Please transcribe a passage of the forum thread on zip files below, starting at the words "I am not sure" and stopping after "solve the problem?".

- _Source extract_
* Start *

May 2, 2008 7:31 AM in response to Sherman Homan

All the files I compressed did have the file extensions on them when they were compressed. Apparently, the Windows users either don't receive the files at all when they open the .zip file or they're, for lack of a better term, corrupted so that they are not openable. I could compress them individually but that sort of defeats my purpose which was to unite about 20 files into one for ease of emailing and filing.

May 2, 2008 7:35 AM in response to rkdav

Hi,

I have not spent any time compressing folders that contain mixed file types. Please detail your steps to accomplish the zipping. Also read:

http://docs.info.apple.com/article.html?path=Mac/10.5/en/9021.html

http://docs.info.apple.com/article.html?path=Mac/10.5/en/8726.html

and

http://docs.info.apple.com/article.html?path=Mac/10.5/en/8777.html

I am not sure any of it applies, but please review.

Ernie

May 2, 2008 8:08 AM in response to rkdav

rkdav wrote:
I've successfully (I thought) used the Compress command to create a .zip file consisting of a Word document, about 15 .jpg files and one .pdf file. When I open the .zip file I created on my Mac, sure enough everything's there. Unfortunately, when I sent the .zip file to correspondents who tried to open it on a Windows machine, they could only see the .pdf file; all the others had weird names and would not open in Windows. Any ideas as to how best to solve the problem?

* End *

- _Dataset content_
* Start *

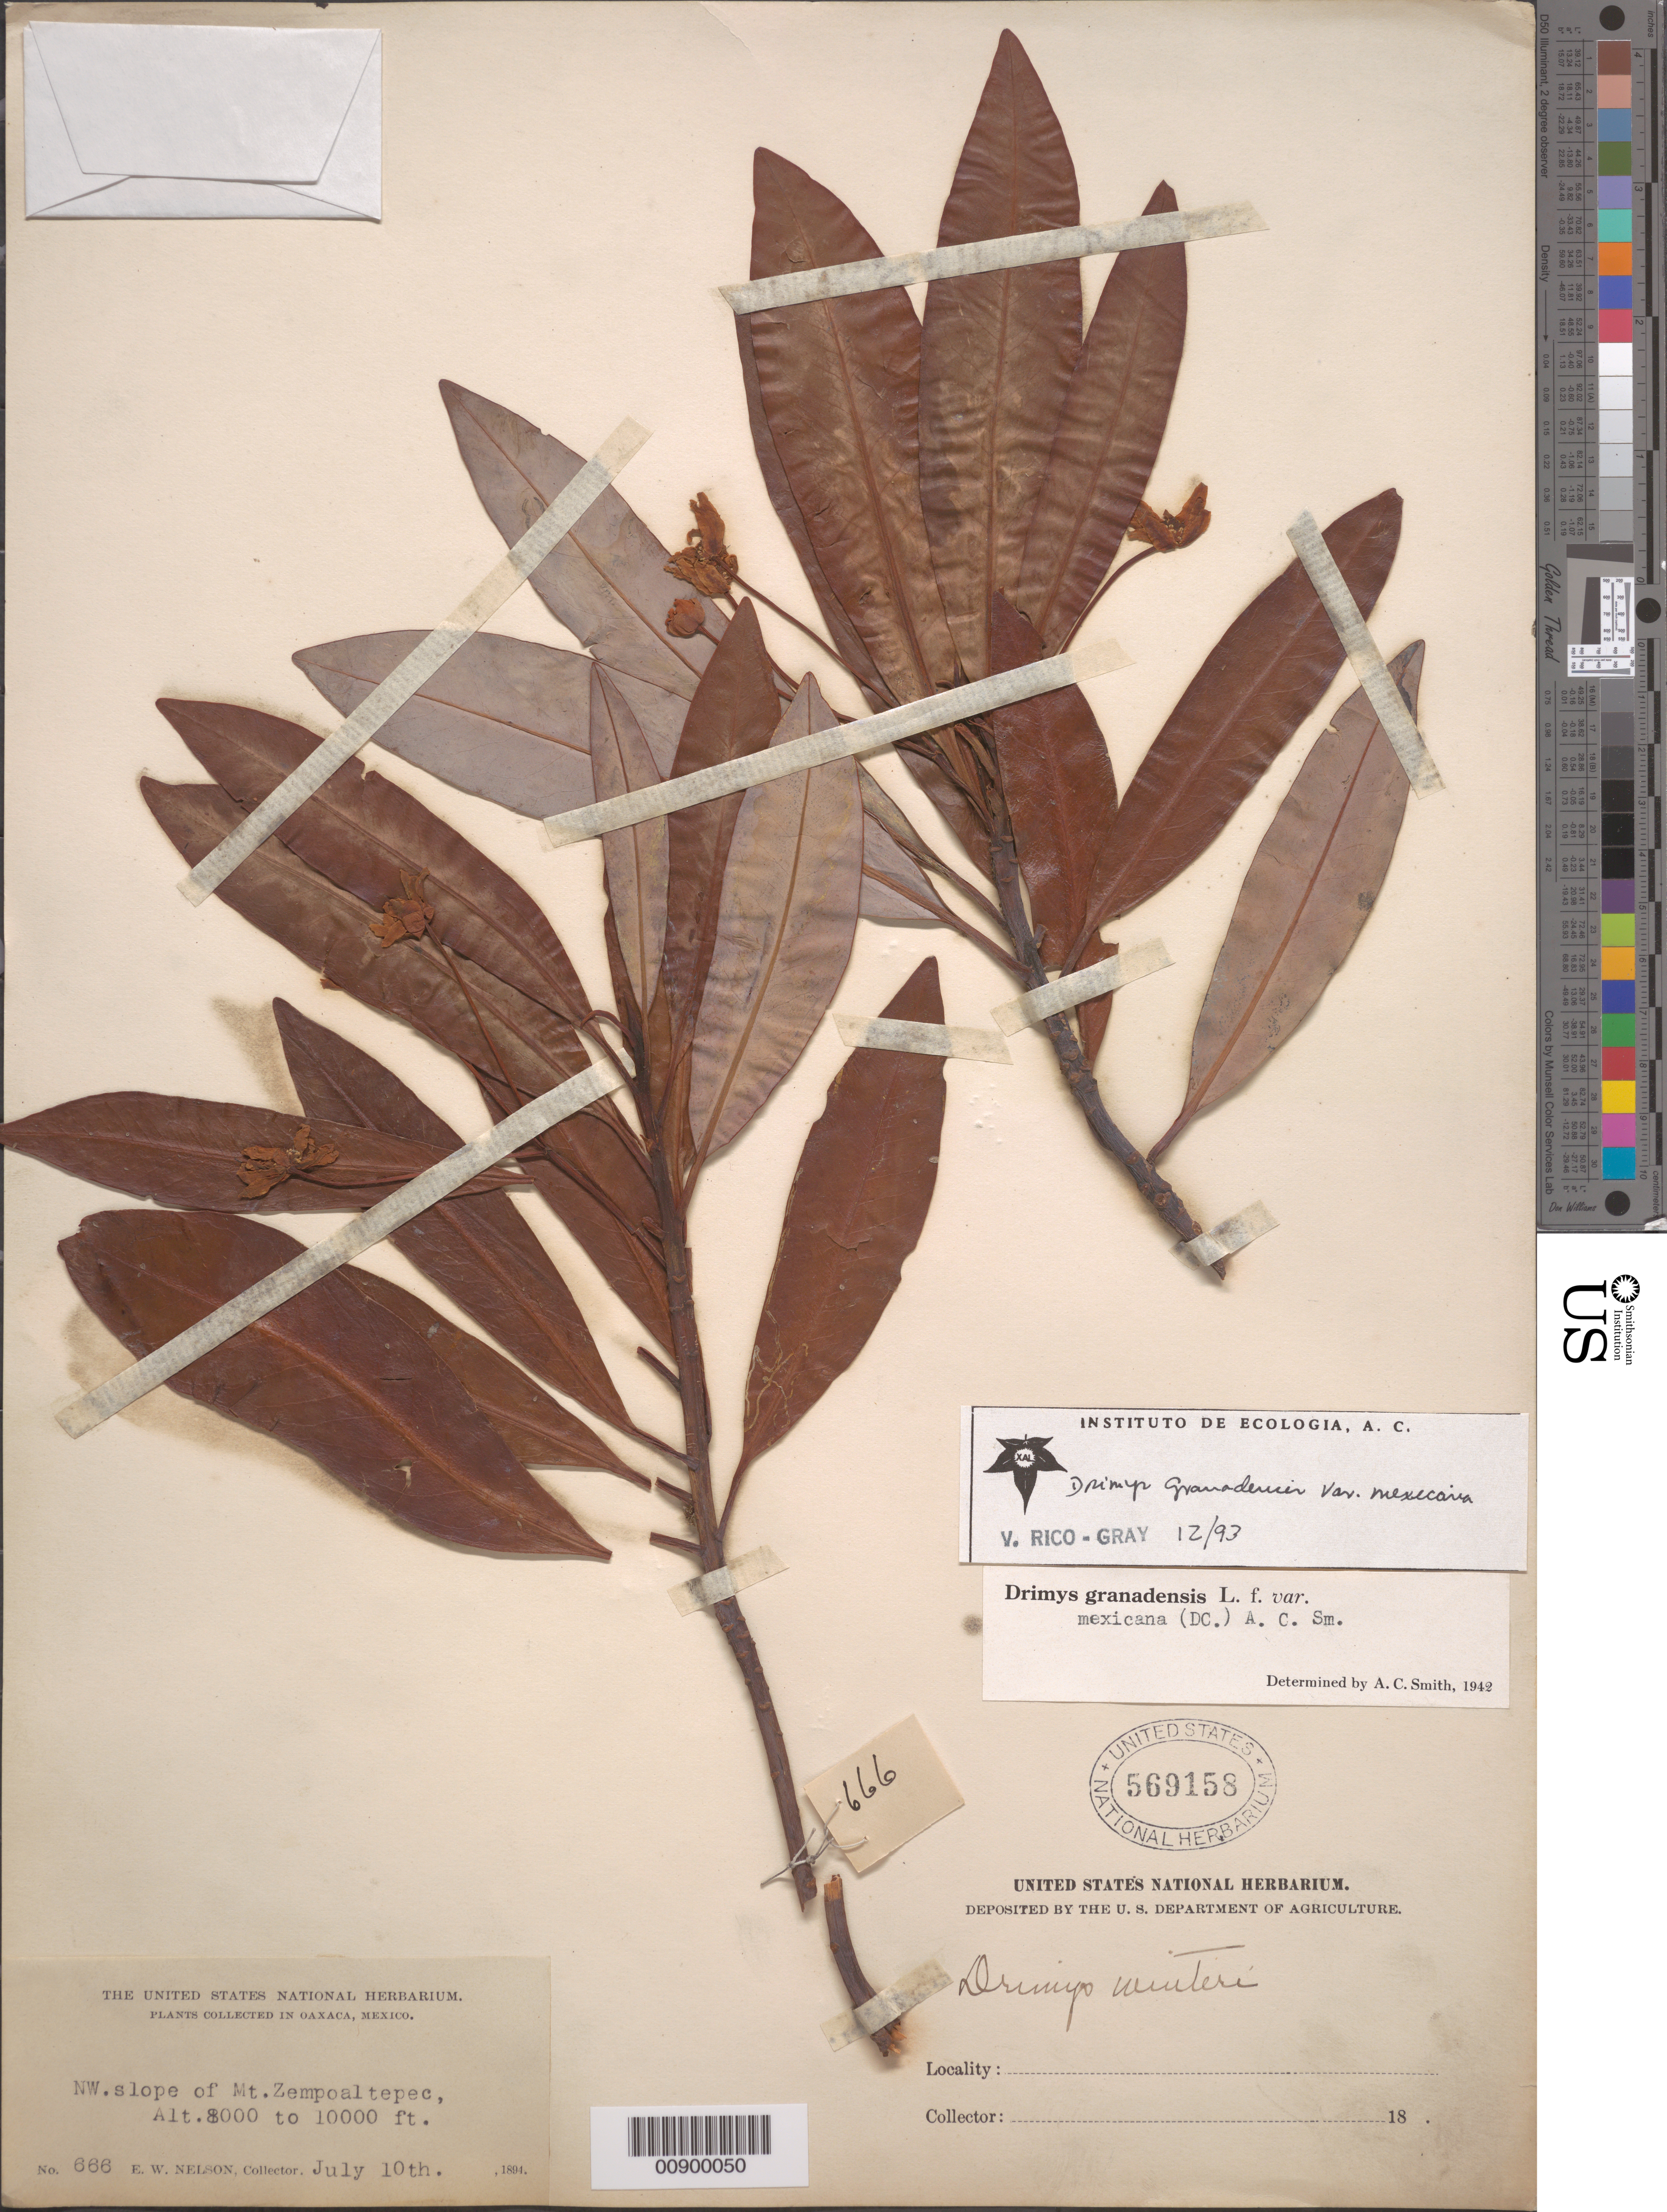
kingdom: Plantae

* End *
* Start *

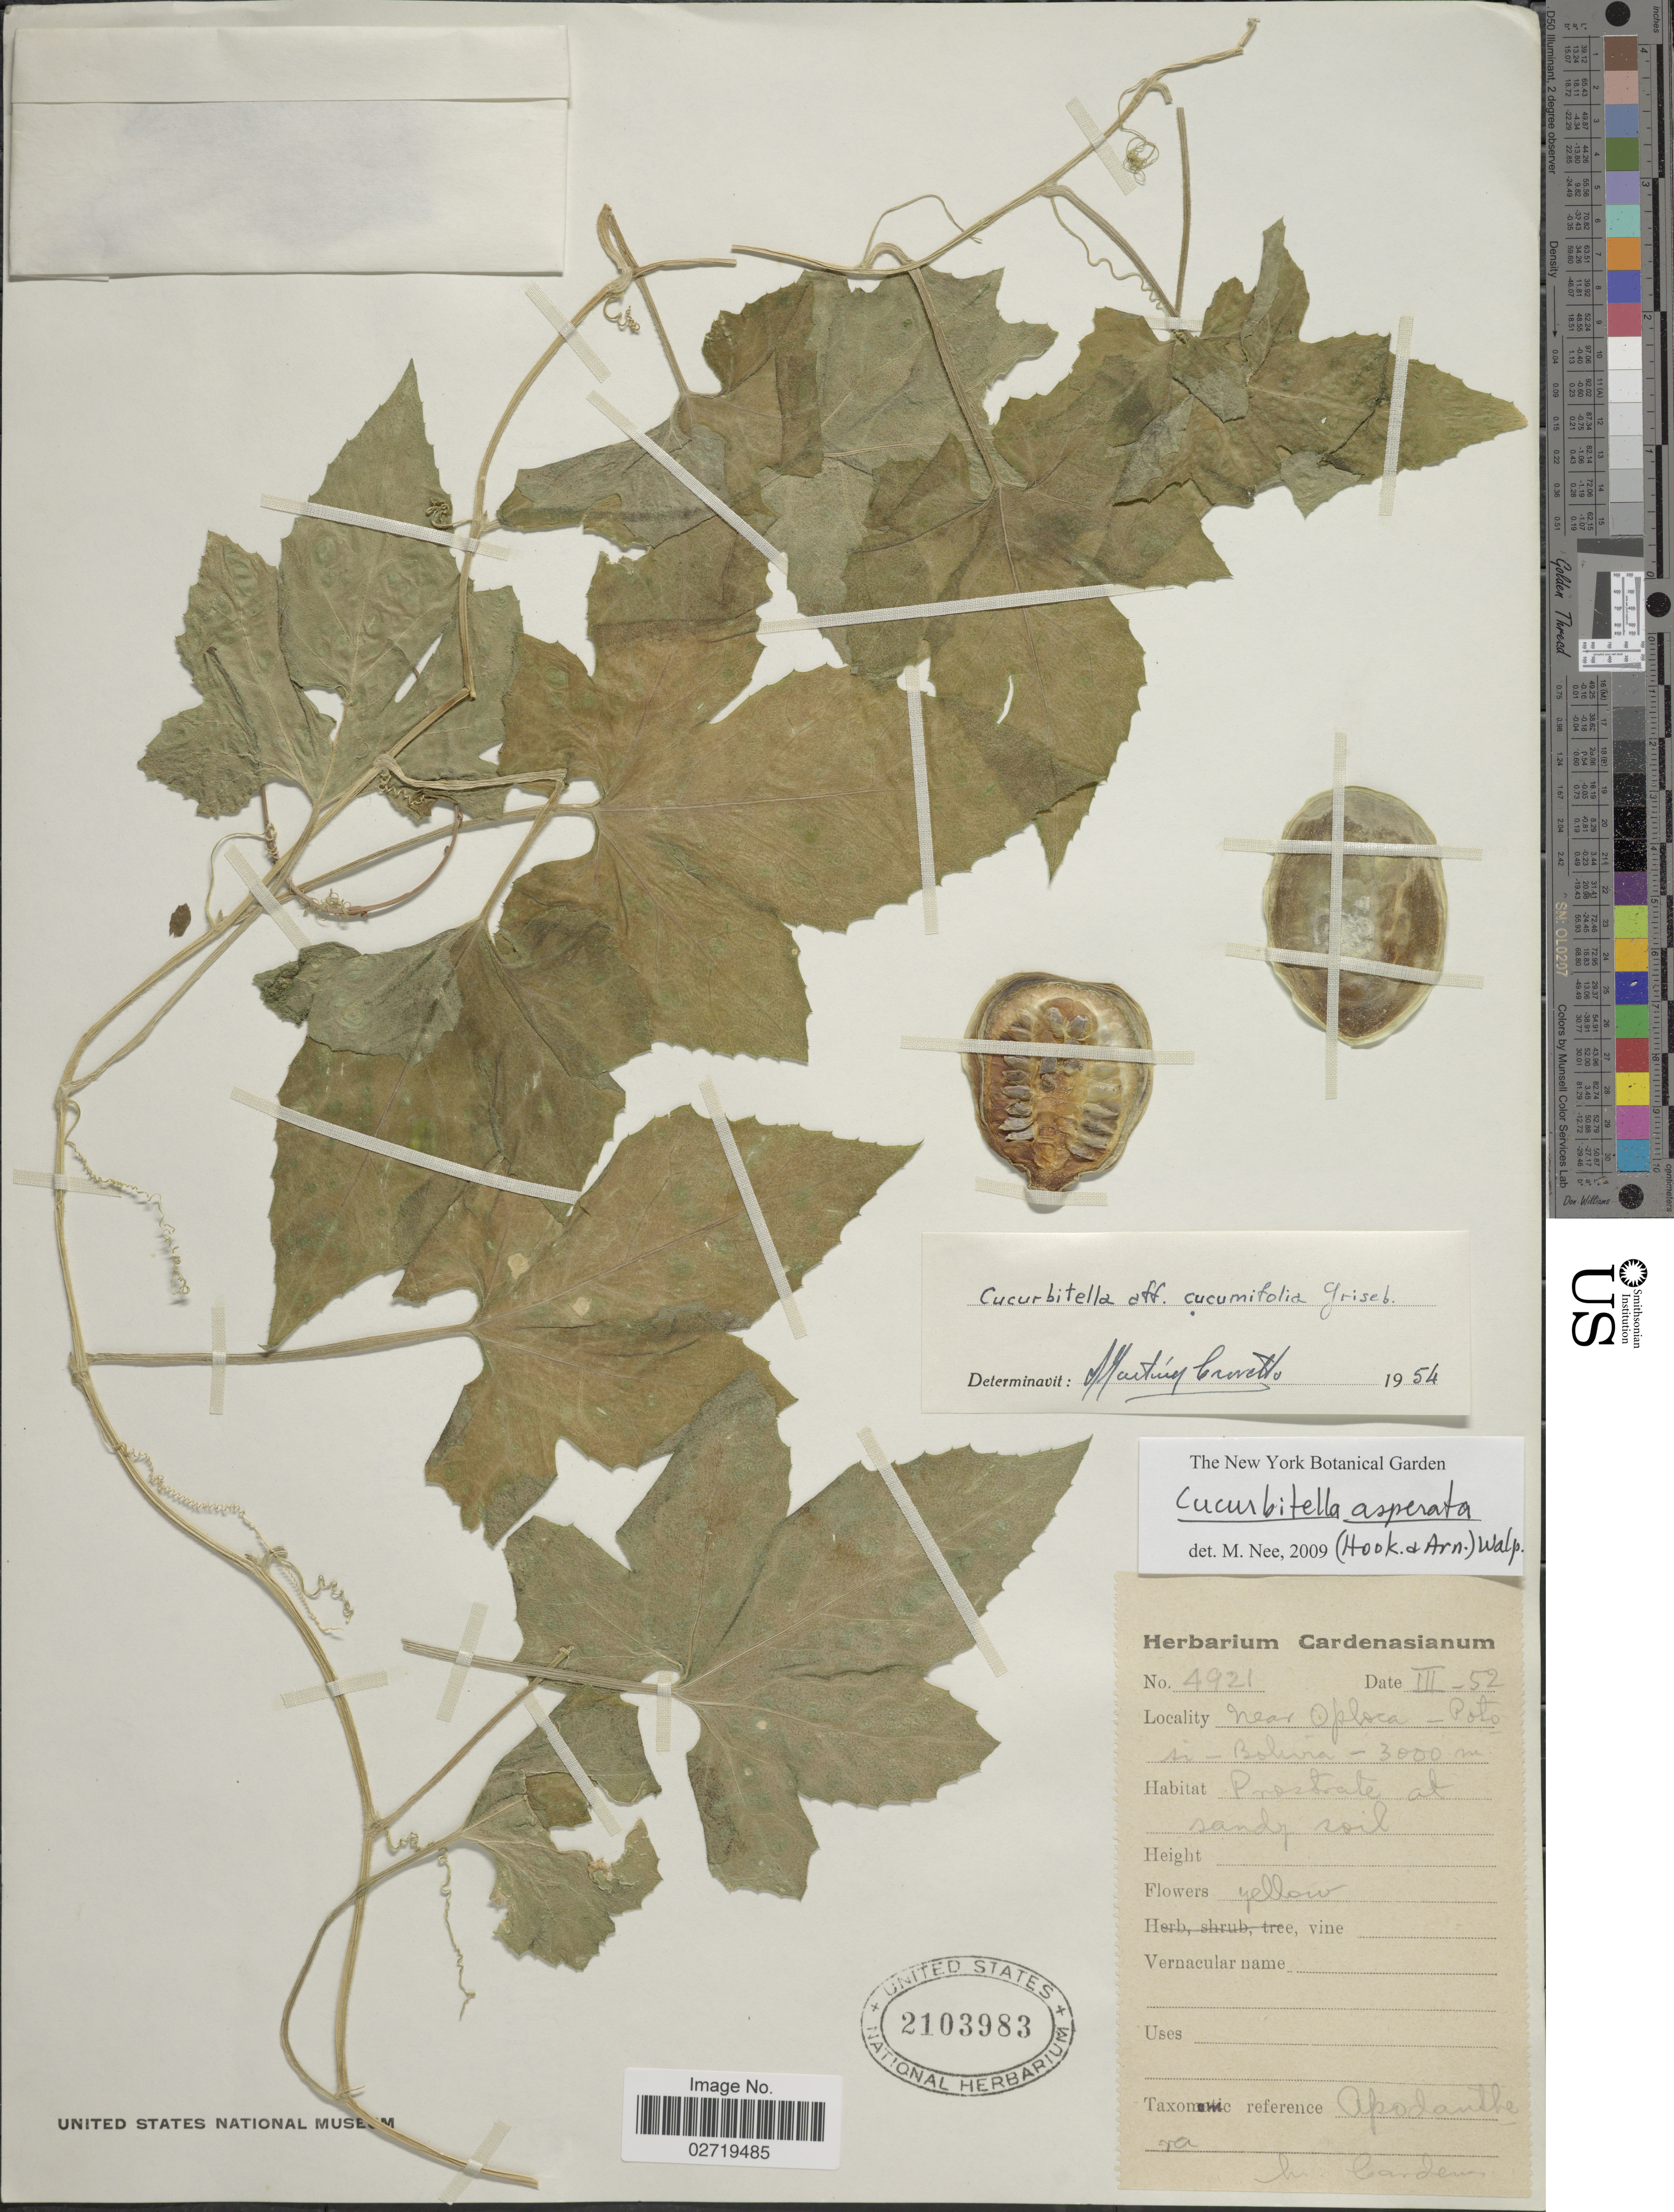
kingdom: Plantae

* End *

- _Correct output_
I am not sure any of it applies, but please review.

Ernie

May 2, 2008 8:08 AM in response to rkdav

rkdav wrote:
I've successfully (I thought) used the Compress command to create a .zip file consisting of a Word document, about 15 .jpg files and one .pdf file. When I open the .zip file I created on my Mac, sure enough everything's there. Unfortunately, when I sent the .zip file to correspondents who tried to open it on a Windows machine, they could only see the .pdf file; all the others had weird names and would not open in Windows. Any ideas as to how best to solve the problem?